EXERCISE DESCRIPTION:
Reproduce every line of the entries below word for word, without changing, adding or leaving out anything.

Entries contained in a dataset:
^^^^
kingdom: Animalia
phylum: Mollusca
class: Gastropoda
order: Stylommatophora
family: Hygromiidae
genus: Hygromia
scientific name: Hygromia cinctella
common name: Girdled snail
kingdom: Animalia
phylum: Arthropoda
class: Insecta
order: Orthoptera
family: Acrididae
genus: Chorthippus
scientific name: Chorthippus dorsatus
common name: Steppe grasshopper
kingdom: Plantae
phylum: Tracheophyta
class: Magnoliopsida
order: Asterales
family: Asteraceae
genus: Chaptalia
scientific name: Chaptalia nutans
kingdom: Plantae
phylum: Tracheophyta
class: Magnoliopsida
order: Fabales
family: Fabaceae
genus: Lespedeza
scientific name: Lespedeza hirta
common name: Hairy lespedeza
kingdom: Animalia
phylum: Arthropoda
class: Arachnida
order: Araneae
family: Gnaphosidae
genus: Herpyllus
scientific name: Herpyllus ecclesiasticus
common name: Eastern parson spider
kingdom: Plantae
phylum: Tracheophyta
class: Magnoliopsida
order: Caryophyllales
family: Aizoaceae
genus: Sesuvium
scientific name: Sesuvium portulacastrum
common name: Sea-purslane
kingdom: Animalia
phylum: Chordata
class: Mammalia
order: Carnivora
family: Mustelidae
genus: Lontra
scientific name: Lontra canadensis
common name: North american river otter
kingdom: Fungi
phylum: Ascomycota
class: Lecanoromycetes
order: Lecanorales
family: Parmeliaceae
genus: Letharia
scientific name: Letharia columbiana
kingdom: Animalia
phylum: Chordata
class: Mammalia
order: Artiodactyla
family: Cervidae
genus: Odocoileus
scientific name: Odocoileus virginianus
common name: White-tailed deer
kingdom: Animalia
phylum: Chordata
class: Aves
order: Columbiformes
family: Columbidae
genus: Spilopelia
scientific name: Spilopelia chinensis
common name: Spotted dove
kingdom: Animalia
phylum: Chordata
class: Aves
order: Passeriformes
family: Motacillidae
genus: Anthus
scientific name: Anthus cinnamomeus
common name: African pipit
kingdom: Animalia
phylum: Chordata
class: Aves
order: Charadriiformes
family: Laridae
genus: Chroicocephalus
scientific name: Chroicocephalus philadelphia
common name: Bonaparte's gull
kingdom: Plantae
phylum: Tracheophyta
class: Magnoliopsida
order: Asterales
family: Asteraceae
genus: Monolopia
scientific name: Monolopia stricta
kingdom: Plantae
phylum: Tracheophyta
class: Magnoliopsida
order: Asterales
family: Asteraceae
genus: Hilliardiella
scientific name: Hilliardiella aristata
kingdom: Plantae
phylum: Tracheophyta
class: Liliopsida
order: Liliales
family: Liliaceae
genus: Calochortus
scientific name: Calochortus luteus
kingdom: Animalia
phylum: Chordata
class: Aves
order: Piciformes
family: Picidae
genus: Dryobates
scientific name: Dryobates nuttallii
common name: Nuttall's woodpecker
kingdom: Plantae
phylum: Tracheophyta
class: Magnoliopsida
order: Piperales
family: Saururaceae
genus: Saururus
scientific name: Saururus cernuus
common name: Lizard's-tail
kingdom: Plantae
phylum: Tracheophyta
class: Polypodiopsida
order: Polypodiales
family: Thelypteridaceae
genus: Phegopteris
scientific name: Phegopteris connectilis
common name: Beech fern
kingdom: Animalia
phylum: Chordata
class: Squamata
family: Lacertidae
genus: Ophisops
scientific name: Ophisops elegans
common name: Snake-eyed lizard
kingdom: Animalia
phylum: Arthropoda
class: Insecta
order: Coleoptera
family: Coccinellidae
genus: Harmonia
^^^^
TASK RESPONSE:
kingdom: Animalia
phylum: Mollusca
class: Gastropoda
order: Stylommatophora
family: Hygromiidae
genus: Hygromia
scientific name: Hygromia cinctella
common name: Girdled snail
kingdom: Animalia
phylum: Arthropoda
class: Insecta
order: Orthoptera
family: Acrididae
genus: Chorthippus
scientific name: Chorthippus dorsatus
common name: Steppe grasshopper
kingdom: Plantae
phylum: Tracheophyta
class: Magnoliopsida
order: Asterales
family: Asteraceae
genus: Chaptalia
scientific name: Chaptalia nutans
kingdom: Plantae
phylum: Tracheophyta
class: Magnoliopsida
order: Fabales
family: Fabaceae
genus: Lespedeza
scientific name: Lespedeza hirta
common name: Hairy lespedeza
kingdom: Animalia
phylum: Arthropoda
class: Arachnida
order: Araneae
family: Gnaphosidae
genus: Herpyllus
scientific name: Herpyllus ecclesiasticus
common name: Eastern parson spider
kingdom: Plantae
phylum: Tracheophyta
class: Magnoliopsida
order: Caryophyllales
family: Aizoaceae
genus: Sesuvium
scientific name: Sesuvium portulacastrum
common name: Sea-purslane
kingdom: Animalia
phylum: Chordata
class: Mammalia
order: Carnivora
family: Mustelidae
genus: Lontra
scientific name: Lontra canadensis
common name: North american river otter
kingdom: Fungi
phylum: Ascomycota
class: Lecanoromycetes
order: Lecanorales
family: Parmeliaceae
genus: Letharia
scientific name: Letharia columbiana
kingdom: Animalia
phylum: Chordata
class: Mammalia
order: Artiodactyla
family: Cervidae
genus: Odocoileus
scientific name: Odocoileus virginianus
common name: White-tailed deer
kingdom: Animalia
phylum: Chordata
class: Aves
order: Columbiformes
family: Columbidae
genus: Spilopelia
scientific name: Spilopelia chinensis
common name: Spotted dove
kingdom: Animalia
phylum: Chordata
class: Aves
order: Passeriformes
family: Motacillidae
genus: Anthus
scientific name: Anthus cinnamomeus
common name: African pipit
kingdom: Animalia
phylum: Chordata
class: Aves
order: Charadriiformes
family: Laridae
genus: Chroicocephalus
scientific name: Chroicocephalus philadelphia
common name: Bonaparte's gull
kingdom: Plantae
phylum: Tracheophyta
class: Magnoliopsida
order: Asterales
family: Asteraceae
genus: Monolopia
scientific name: Monolopia stricta
kingdom: Plantae
phylum: Tracheophyta
class: Magnoliopsida
order: Asterales
family: Asteraceae
genus: Hilliardiella
scientific name: Hilliardiella aristata
kingdom: Plantae
phylum: Tracheophyta
class: Liliopsida
order: Liliales
family: Liliaceae
genus: Calochortus
scientific name: Calochortus luteus
kingdom: Animalia
phylum: Chordata
class: Aves
order: Piciformes
family: Picidae
genus: Dryobates
scientific name: Dryobates nuttallii
common name: Nuttall's woodpecker
kingdom: Plantae
phylum: Tracheophyta
class: Magnoliopsida
order: Piperales
family: Saururaceae
genus: Saururus
scientific name: Saururus cernuus
common name: Lizard's-tail
kingdom: Plantae
phylum: Tracheophyta
class: Polypodiopsida
order: Polypodiales
family: Thelypteridaceae
genus: Phegopteris
scientific name: Phegopteris connectilis
common name: Beech fern
kingdom: Animalia
phylum: Chordata
class: Squamata
family: Lacertidae
genus: Ophisops
scientific name: Ophisops elegans
common name: Snake-eyed lizard
kingdom: Animalia
phylum: Arthropoda
class: Insecta
order: Coleoptera
family: Coccinellidae
genus: Harmonia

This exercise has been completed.